Different types of hunting always offer different types of challenges and this year is no exception. In preparation for an upcoming wolf hunt in Northwest Ontario, I am sending an RCX1 Leupold game camera up in advance to the outfitter so he can do some recon scouting and perhaps get some good wolf photos in the process! Knowing that the area is highly populated with bears I set out with a friend to build a “bear box” for the camera. I have learned from past experience that you don’t hang a game camera in the Canadian outdoors unless it is in a good steel box. Bears eat cameras or simply destroy them, perhaps approaching it as a new toy! A camera is something you don’t want to have to replace!
Our camera box was somewhat of a challenge because it had to be easily accessible and custom fit to the Leupold.
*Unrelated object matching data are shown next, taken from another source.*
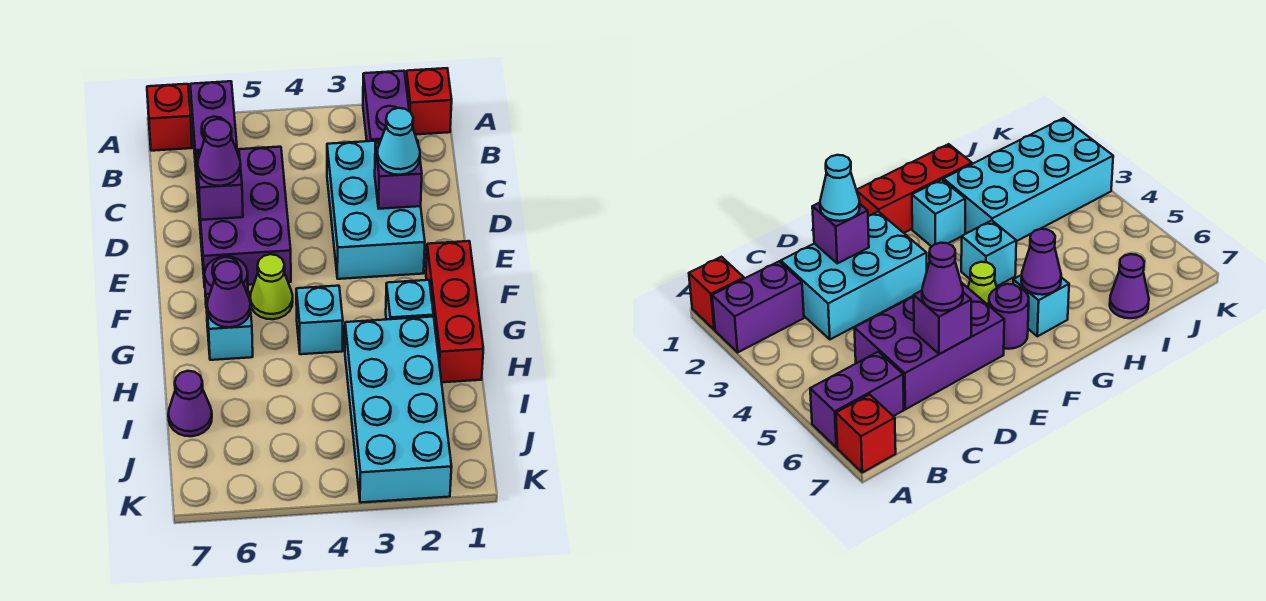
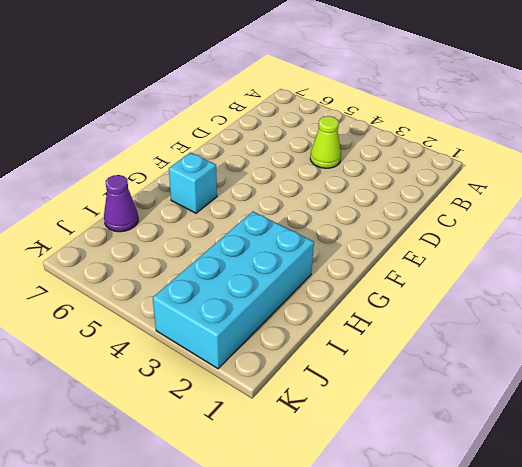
lime 1x1 cone [310,116,341,168] -> lime 1x1 cone moved to [250,254,293,319]
none -> red 1x1 brick [406,68,452,135]
none -> purple 1x2 brick [363,71,409,141]
none -> purple 1x2 brick [190,81,237,167]

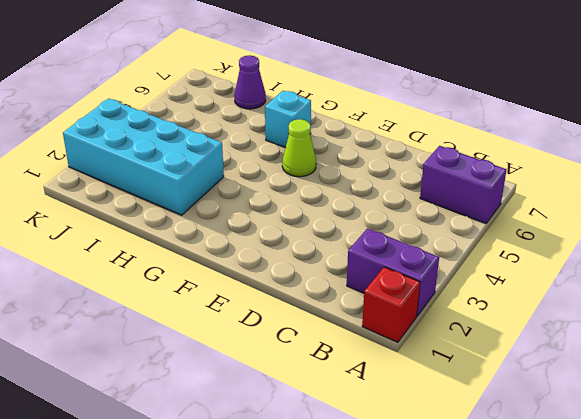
none -> red 1x1 brick [147,84,192,151]
none -> cyan 2x3 brick [327,141,425,279]
none -> purple 2x3 brick [195,147,291,287]

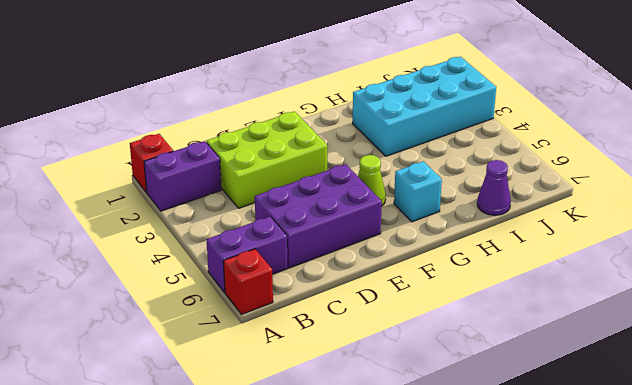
lime 2x3 brick [206,111,327,208] -> cyan 2x3 brick [327,141,425,279]
none -> red 1x3 brick [426,241,483,382]
none -> purple 1x1 round brick [205,256,248,308]
none -> cyan 1x1 brick [386,280,433,319]

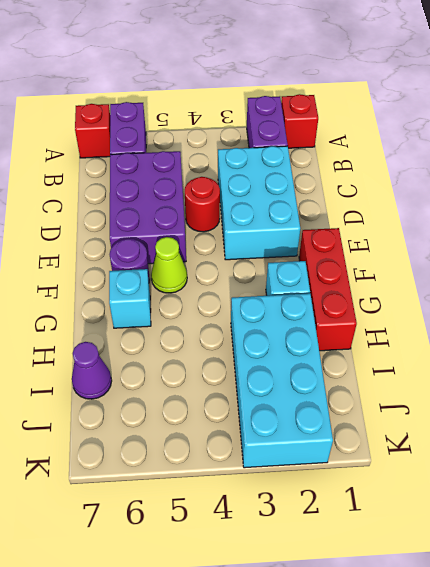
red 1x1 round brick [185,177,220,232] -> none
none -> cyan 1x1 brick [296,286,343,354]
none -> purple 1x1 brick [375,140,422,209]
none -> purple 1x1 brick [197,151,243,220]

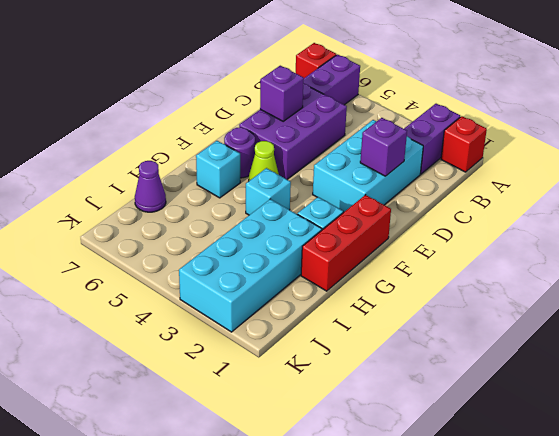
none -> purple 1x1 cone [207,261,250,327]
none -> cyan 1x1 cone [377,108,420,175]
none -> purple 1x1 cone [198,119,241,186]

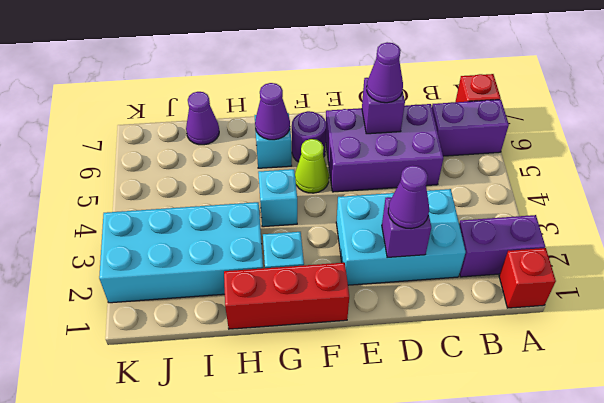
purple 1x1 cone [388,165,429,229] -> cyan 1x1 cone [377,108,420,175]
The window openings had to be big enough so as not to restrict the lens “funnel” and LED window. We made two mounting holes on the inside of the camera box so that two 2 ½ lag bolts could be placed in the holes in the back of the box and screwed into a tree. A lock receptacle was put on the front for security purposes. The convenient design of the Leupold allows for three screws to be screwed through the back of the box so as to firmly hold the RCX1 in place.
The front of the camera box is designed like a door with the hinges on the inside. The bottom is also part of the front panel which gives us easy access to the bottom control panel of the RCX1 for changing batteries, checking the memory card, or accessing the USB port outlet. All in all, it didn’t turn out bad for a couple of amateurs! Actually, my hunting buddy, Travis, is a certified welder, thus making my job easier!
Building something on your own has a certain amount of gratification and there are so many opportunities in the outdoors to be innovative! The harvest of a wolf because of our efforts will just add to the thrill. Why don’t you just get out there and invent something we can all use!!! Good hunting!